I used to do decorated cakes all the time but haven't done much of that lately. But my dear sister-in-law asked me to help her with her daughter's wedding cake a few years back and since then I've helped with a few other food-related jobs.

This is the baby-shower cake for the same daughter a couple of months ago.  I keep all my pastry bags and couplers and tips in a white tin and throw that and some favorite spatulas into a bag when we're headed down to her place.

My personal preference is for a more dense and robust cake but I certainly enjoy wielding the pastry bag full of shortening/butter/powdered sugar icing.

Monday, March 4, 2013

Birthday Cake


I love old Grange cookbooks. I have one that is called "Our Favorite Grange Recipes" and it was compiled in the late 1960s. The cover features a drawing of a smiling farmer with a bushel basket of vegetables. The sub-title is "a Collection of Rural Recipes Which Have Made Grange Cooking Famous Throughout the West Since 1870."

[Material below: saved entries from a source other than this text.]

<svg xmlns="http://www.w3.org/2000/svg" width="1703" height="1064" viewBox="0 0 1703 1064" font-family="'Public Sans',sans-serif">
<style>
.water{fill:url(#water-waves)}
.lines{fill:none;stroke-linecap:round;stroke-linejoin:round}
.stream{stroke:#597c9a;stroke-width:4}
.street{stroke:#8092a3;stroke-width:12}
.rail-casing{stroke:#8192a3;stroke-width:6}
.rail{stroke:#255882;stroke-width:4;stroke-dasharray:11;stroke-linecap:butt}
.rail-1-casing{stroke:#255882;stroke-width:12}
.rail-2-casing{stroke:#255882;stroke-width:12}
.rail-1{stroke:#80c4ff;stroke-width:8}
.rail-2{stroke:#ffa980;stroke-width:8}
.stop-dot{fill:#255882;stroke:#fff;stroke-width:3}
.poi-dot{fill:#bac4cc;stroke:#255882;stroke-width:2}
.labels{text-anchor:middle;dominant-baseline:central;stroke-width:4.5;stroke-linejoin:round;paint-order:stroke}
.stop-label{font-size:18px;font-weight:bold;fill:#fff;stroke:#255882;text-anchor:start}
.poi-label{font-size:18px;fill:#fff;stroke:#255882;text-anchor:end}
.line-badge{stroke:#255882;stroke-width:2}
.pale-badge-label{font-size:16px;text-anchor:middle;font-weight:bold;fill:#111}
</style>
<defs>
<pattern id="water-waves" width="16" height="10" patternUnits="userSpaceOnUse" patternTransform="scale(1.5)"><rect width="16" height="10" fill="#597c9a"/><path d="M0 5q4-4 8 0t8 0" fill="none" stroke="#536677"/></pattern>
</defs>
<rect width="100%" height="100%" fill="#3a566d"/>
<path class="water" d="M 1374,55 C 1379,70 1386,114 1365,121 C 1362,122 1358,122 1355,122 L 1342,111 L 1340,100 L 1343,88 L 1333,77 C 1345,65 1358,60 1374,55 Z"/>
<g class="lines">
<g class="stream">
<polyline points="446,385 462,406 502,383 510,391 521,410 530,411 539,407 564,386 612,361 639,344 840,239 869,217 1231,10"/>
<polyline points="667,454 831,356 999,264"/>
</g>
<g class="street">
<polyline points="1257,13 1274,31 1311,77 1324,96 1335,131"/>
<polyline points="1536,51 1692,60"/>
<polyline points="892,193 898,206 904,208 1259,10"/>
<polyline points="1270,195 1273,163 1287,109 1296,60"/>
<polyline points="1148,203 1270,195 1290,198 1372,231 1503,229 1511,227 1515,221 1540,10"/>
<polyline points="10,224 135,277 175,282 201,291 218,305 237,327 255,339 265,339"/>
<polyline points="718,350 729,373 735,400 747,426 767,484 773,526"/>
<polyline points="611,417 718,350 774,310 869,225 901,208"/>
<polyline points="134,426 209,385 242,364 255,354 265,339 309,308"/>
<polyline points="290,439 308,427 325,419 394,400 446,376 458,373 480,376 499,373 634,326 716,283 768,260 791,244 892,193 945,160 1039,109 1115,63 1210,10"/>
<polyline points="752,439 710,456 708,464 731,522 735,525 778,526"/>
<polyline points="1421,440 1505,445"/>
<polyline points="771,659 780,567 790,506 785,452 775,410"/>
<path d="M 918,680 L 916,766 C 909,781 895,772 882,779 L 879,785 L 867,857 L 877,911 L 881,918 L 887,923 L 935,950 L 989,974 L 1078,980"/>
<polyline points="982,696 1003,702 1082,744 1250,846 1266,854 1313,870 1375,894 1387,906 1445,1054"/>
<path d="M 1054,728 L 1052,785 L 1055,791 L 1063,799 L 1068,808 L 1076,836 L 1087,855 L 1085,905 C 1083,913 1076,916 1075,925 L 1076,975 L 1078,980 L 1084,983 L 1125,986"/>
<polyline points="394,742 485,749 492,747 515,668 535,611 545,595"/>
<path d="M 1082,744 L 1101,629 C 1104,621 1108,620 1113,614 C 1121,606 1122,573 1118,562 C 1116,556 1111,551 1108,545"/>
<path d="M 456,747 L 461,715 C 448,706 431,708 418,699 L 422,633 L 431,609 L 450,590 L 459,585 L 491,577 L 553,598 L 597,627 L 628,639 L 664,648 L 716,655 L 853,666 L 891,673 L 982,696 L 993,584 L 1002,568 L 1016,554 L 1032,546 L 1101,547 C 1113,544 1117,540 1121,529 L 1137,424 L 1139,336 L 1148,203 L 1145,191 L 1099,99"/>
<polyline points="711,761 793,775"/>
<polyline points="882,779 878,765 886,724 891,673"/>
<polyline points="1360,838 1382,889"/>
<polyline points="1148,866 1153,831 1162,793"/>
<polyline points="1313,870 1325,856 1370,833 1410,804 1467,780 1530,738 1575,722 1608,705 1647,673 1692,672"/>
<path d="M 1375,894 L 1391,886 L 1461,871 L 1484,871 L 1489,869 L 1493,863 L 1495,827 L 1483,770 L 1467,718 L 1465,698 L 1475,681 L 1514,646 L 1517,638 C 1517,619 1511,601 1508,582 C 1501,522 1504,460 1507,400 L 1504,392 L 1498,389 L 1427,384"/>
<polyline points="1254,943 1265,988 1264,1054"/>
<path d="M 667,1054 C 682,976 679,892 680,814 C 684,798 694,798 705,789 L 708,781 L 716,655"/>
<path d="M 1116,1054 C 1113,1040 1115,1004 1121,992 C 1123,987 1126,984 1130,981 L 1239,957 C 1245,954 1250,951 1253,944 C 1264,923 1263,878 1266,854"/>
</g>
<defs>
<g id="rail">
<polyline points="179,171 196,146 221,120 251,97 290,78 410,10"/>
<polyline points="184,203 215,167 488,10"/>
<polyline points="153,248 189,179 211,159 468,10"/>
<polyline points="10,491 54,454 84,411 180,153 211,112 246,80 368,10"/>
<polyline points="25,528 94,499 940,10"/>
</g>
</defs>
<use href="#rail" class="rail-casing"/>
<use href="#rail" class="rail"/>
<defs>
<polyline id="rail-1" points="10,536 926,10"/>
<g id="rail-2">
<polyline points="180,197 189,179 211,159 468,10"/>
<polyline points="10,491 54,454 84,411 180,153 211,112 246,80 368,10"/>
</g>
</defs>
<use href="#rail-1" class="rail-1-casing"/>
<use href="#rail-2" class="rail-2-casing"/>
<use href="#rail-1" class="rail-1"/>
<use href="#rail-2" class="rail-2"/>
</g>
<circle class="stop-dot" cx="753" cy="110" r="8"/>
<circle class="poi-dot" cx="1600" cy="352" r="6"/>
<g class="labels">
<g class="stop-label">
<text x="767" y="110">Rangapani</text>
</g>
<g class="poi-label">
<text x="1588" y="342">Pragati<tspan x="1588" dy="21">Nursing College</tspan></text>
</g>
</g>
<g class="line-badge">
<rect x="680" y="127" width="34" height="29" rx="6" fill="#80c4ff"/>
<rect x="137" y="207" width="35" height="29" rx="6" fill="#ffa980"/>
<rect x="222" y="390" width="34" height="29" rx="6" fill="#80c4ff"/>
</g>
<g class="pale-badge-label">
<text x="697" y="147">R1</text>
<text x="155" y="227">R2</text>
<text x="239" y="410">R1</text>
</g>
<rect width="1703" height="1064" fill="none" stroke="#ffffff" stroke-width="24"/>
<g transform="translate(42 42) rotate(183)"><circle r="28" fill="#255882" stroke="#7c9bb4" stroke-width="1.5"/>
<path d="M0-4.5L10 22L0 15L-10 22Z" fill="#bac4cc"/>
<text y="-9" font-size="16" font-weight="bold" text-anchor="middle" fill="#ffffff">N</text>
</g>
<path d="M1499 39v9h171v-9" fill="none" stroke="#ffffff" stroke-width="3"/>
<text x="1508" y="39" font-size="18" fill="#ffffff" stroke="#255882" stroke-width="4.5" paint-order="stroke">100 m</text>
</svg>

That pretty much says it all.

The cake recipes run the gamut from what we'd call in the South "white-trash cooking" (lots of processed ingredients thrown together in a "creative" way) to old-school deliciousness. I chose Midnight Cake for my birthday and made a double recipe for four layers.  Here it is--

1/2 C butter
1 1/4 C sugar
2 eggs
1 t. soda
1 C hot water
1/2 C cocoa
1 1/2 C cake flour
1/2 t. salt
1 t. baking powder
1 t. vanilla

Cream butter, add sugar gradually, beat well. Add eggs and beat one minute. Add hot water to cocoa and mix until smooth. Add cocoa mixture to eggs and sugar. Sift together dry ingredients and add to creamed mixture, beating well. Add vanilla. Bake 20 mins at 350.

I used regular cocoa for the first batch and dark cocoa for the second which gave it a subtle variegated look when stacked. It is a very tender cake and you would be wise to let the cooked cake rest in the pans for 5 minutes of so and then cover your cooling rack with parchment or waxed paper before turning the layers out.

The icing also came from this book. It is the last icing recipe in the section.

Chocolate Fudge Icing
1 C light brown sugar
1/4 C milk
3 T butter
3 T cocoa
Boil the above ingredients for 3 minutes, remove from hear and add 1 1/2 C sifted powdered sugar and 1 t. vanilla. (and I needed an extra  T. milk to make the icing the right consistency). Beat until firm.

Then you have to ice the cake fast.  It took three batches to get the level of coverage I like for a four layer cake.  I'd do one--ice like a maniac.  Do another, ditto. And again.  Serve stingy little slices because it is very, very rich.

It is a very firm frosting--a good keeper,as they say. The taste is extraordinary--so unlike the crap frosting on grocery store cakes or the garbage that comes out of a can.

Next time--and there will be a next time--I'm going to do a sour cherry filling for the layers. Same icing. A slash of whipped cream on the slice, as you serve.  On the photo above, I rolled out some little dabs of this firm frosting and stuck them in a circle on top of the cake.  I broke up a bar of crystalized honey infused organic chocolate and stuck a piece in each dab.  Sifted a little powdered sugar on the top and it looked a little like a stone circle in a light snow.